As usual, we rode Sugarloaf for a bit first.  The wind came at the chair head on, making for uncomfortable lift rides but then when skiing downhill with the wind at our backs, it felt almost balmy on our faces.  For our second run, we headed to Chartreuse Nose/Chartreuse Slot.  The wind was blowing all the snow into there and while the bumps were big, I could see them this time and skied it much better.  The bottom part, where it wraps around to join Extrovert was particularly good.  On our next ride up, we saw some folks coming down Keyhole, which looked awfully good, so H did the climb up and skied it.  Not wanting to deal with the traverse into Keyhole, I did a little chute to skier's right instead, which was full of snow.  I rejoined H at the bottom and we skied through Glory Gulch, exiting to the left and coming down Glitch and/or Glatch to finish the run.  Hooray for finally doing some new terrain!

When we moved over to Supreme, we found that Catherine's Area was holding up very well.  We did a few runs off this lift until my toes got very cold.  H did another run in Catherine's while I beelined to Alf's to secure a table for lunch.  With the new snow, Alta was pretty busy this whole weekend, making for cutthroat competition for tables; if we'd been able to hold out until 2 p.m., though, everyone would have left for their Super Bowl parties and we would have had our pick.

We did some great runs after lunch - into East Greeley (which was deep and soft and not pounded with avalanche debris like it was the last time we went in there) and Devil's Castle (which was deep and soft and just opened before lunch).  We finished with a couple of front side runs, including one in the Ballroom which was really quite good, considering all the traffic it gets.  By 2:40 p.m. my poor legs called it quits and we went home to make buffalo wings and watch Puppy Bowl X.

Sunday, February 2, 2014

the return of winter

After most of January with scarcely any snowstorms (most of this winter, really; I can count on one hand how many really good snow days we've had), the weather pattern turned and a decent, if too quickly moving, storm rolled in last Thursday.  We were hoping for 18-24" but the storm didn't get held up over the mountains and only dropped 9-12" instead.  Still, at this point we'll take whatever we can get.  And as we drove up Little Cottonwood Canyon road on Saturday morning, it was nice to see snow on the road and traffic carefully making its way up to the resorts.  The clouds had filled back in, however, making the light flat, and it was quite cold: when we got on our first chair, it was 12 F at the base and 2 F at the summit, and it would only end up warming up to 9 F at the summit by the time our day was done.

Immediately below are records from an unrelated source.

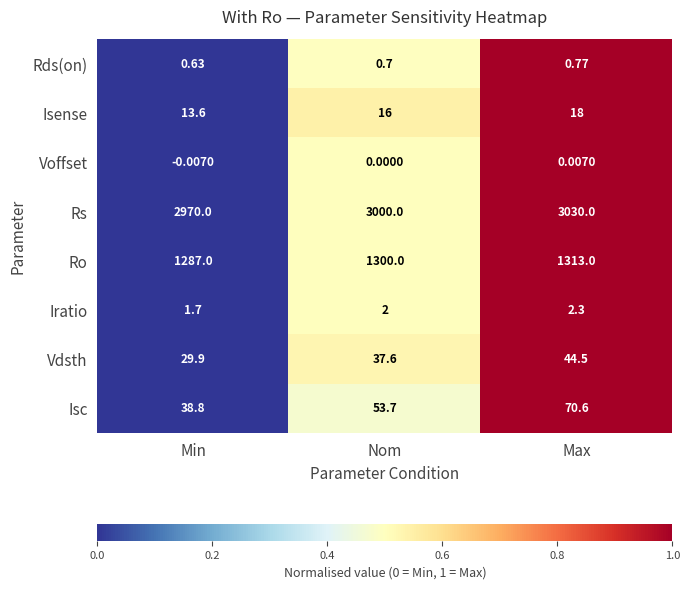

Which series has the largest total across all categories?

Rs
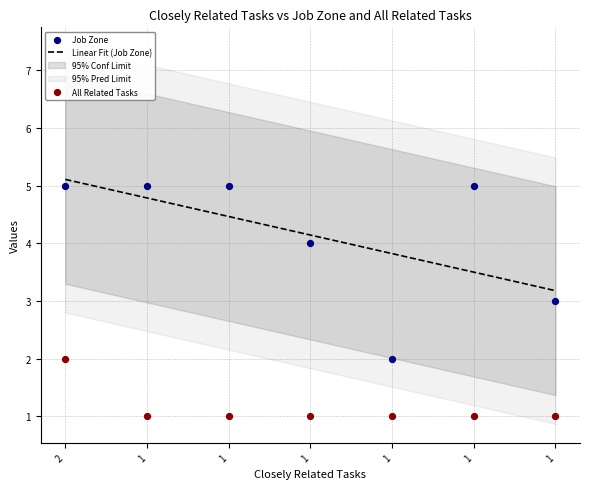

Which series reaches the maximum Y coordinate?

Job Zone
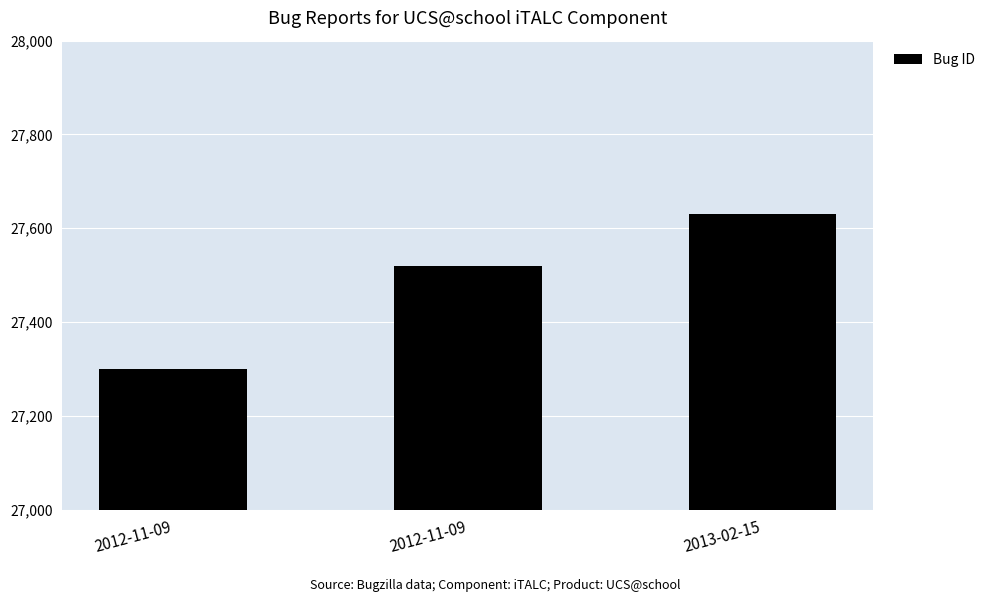

What is the label of the 3rd bar from the right?

2012-11-09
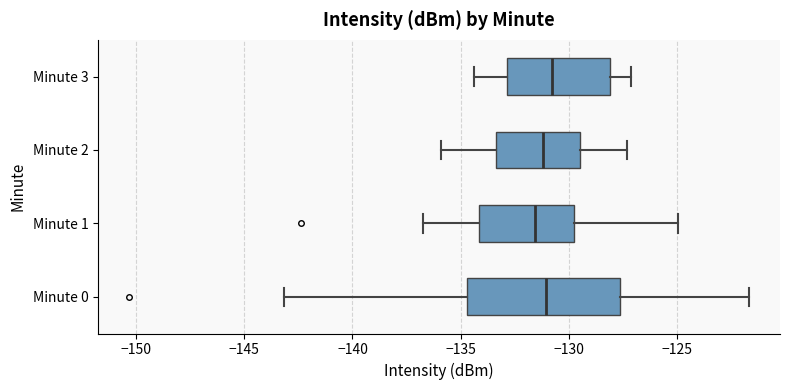

Reading bottom to top, read every box against the x-axis: the position of its median line, the range the box covers, and the ends of its whiskers. The values are not printed on the chart, so give them approximately, as read against the axis.

Minute 0: median -131.0, box -134.5 to -127.5, whiskers -143.0 to -121.5
Minute 1: median -131.5, box -134.0 to -129.5, whiskers -137.0 to -125.0
Minute 2: median -131.0, box -133.5 to -129.5, whiskers -136.0 to -127.5
Minute 3: median -130.5, box -133.0 to -128.0, whiskers -134.5 to -127.0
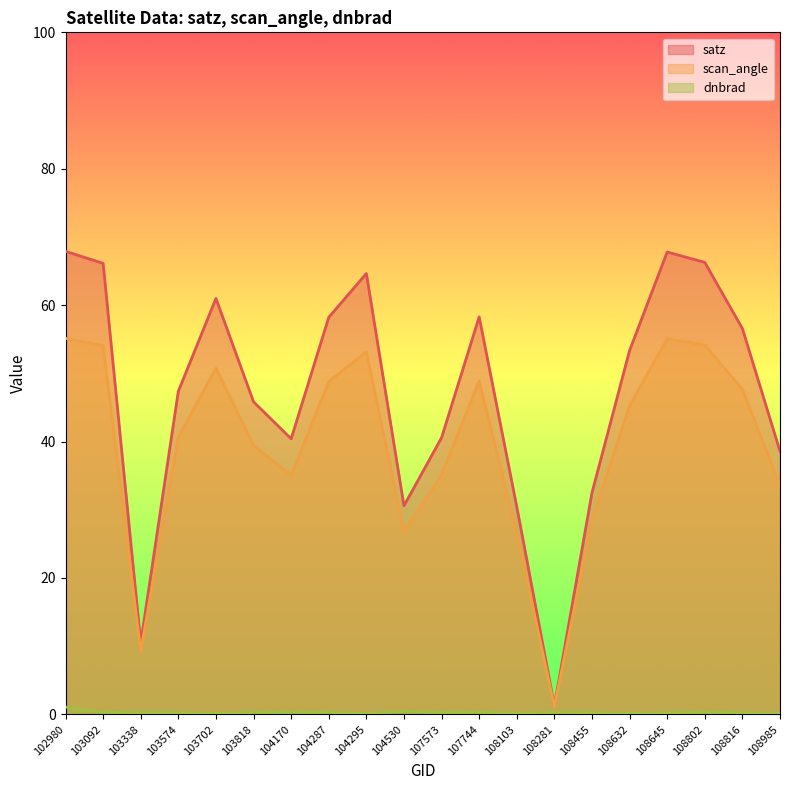

Which series changed the most between 103702 and 108455?

satz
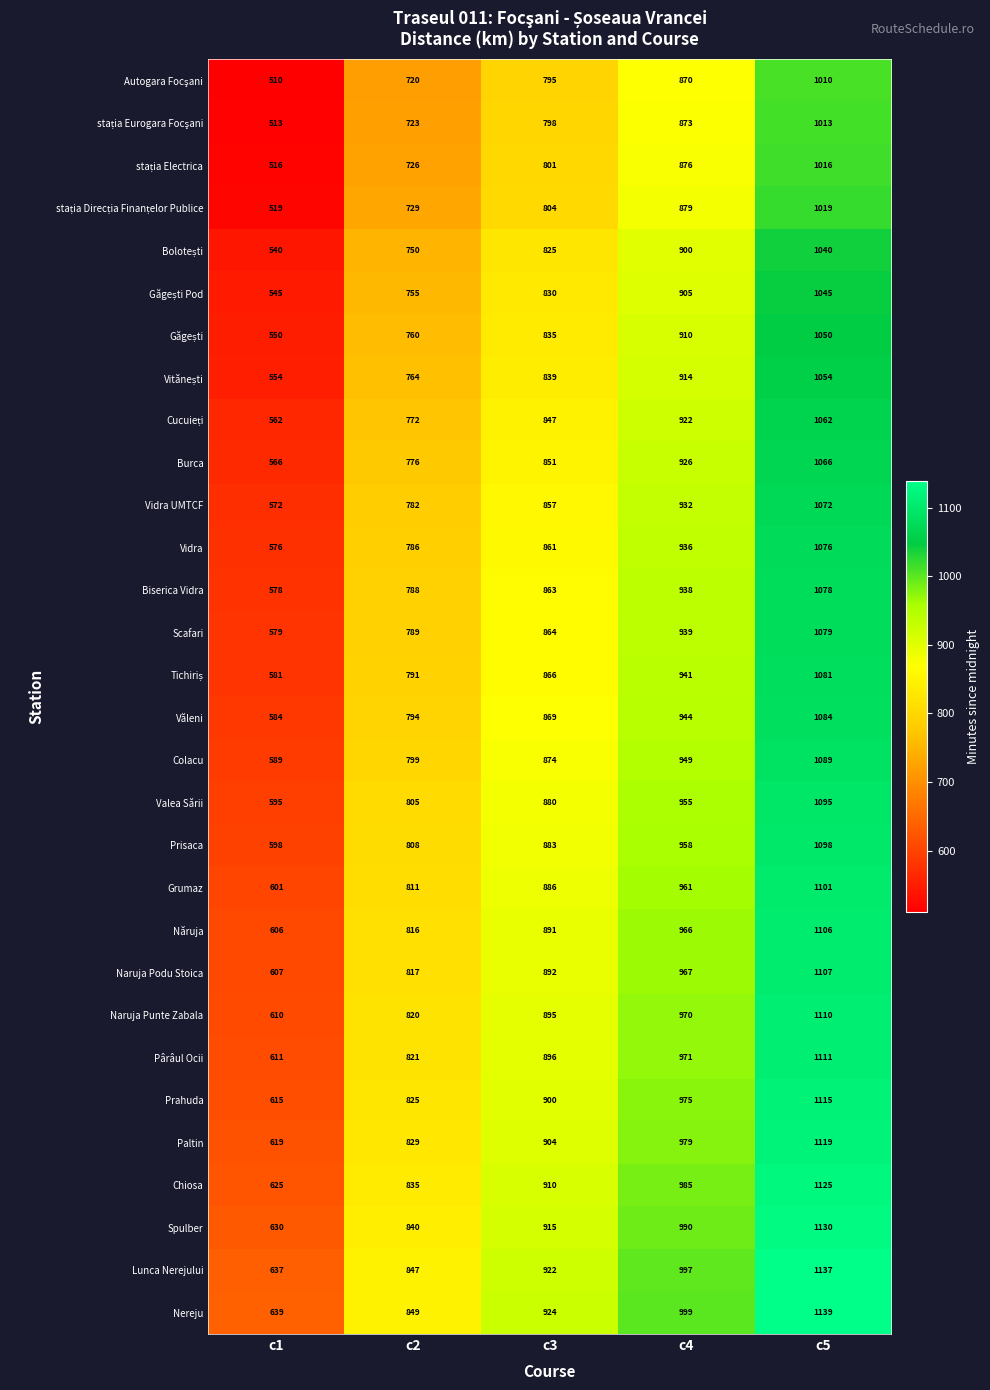

Rank the categories by Naruja Podu Stoica value from highest to lowest.

c5, c4, c3, c2, c1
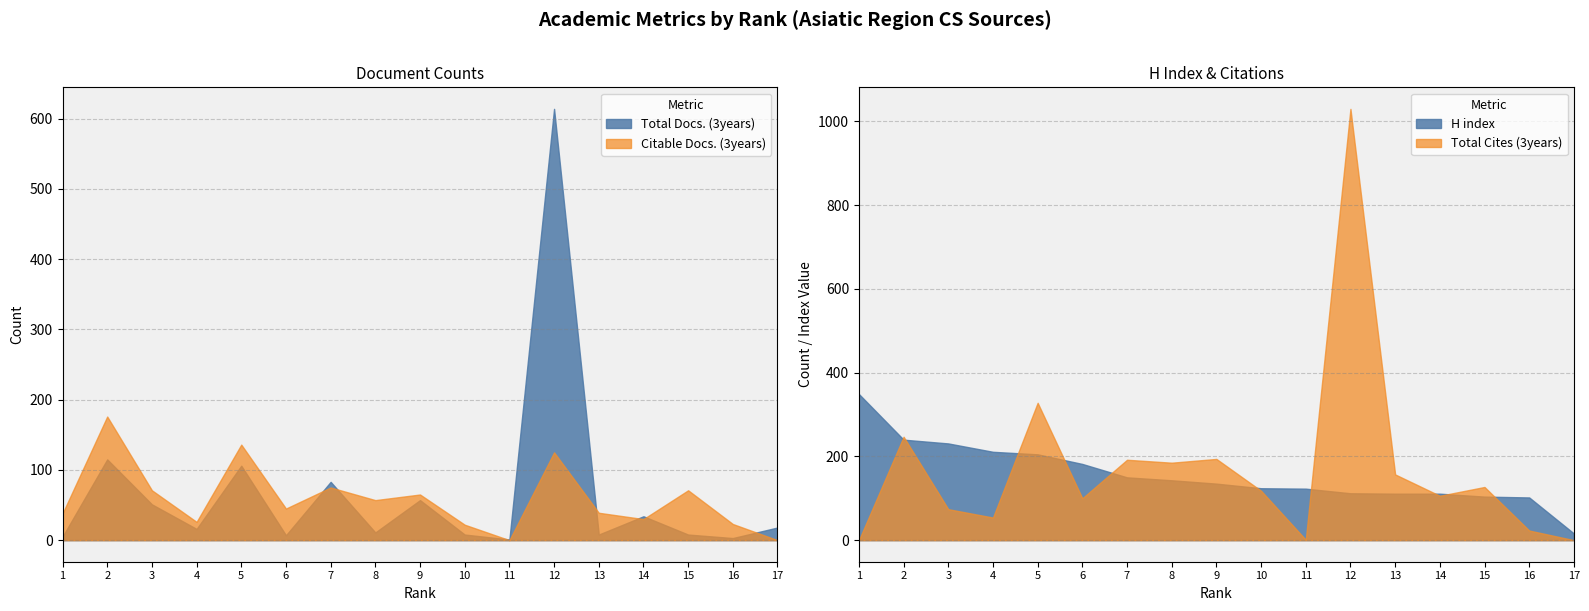

What is the difference between the highest and lowest values at 16?

99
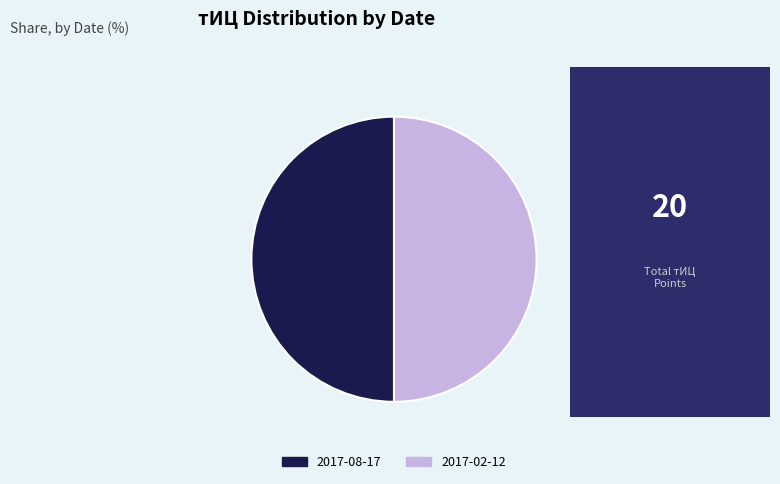

True or false: 2017-02-12 accounts for 58% of the total.

False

It's cold up here at the top

Because the storm had come in on Thursday, everything was all tracked out and bumped up.  The snow seemed to be in pretty good shape though.  We did several runs on the Sugarloaf chair before moving over to Supreme.  I was wearing my Rossignols because of the new snow: my legs had felt pretty strong over the last few weeks but that was because we were cruising groomers; once we got off-piste into the chunky powder, my skis kicked my butt.  Catherine's Area was super-fun, soft and deep.  We paused to talk to a group of folks out for a snowshoe with the Wasatch Mountain Club - they were hoping to have a picnic on Catherine's Ridge but it started snowing around noon, so they may not have lingered over their sandwiches.

Ice beard in a snow globe

After lunch, we did a run down Chartreuse Nose/Chartreuse Slot where the bumps were huge and pretty much invisible with the poor visibility.  Needless to say, I did a lot of flailing around and H had to wait for me a lot.  We did a run through the cabins to give my legs a break and then ventured into Cecret Saddle for the first time all season.  Again, I struggled with the visibility - this was turning out to not be my best day ever.  And yet, new snow!

We finished with several runs off the front side and then my legs had had enough.  It was still snowing as we drove down canyon - we would end up with another couple of inches - which always bodes well for the next day's skiing.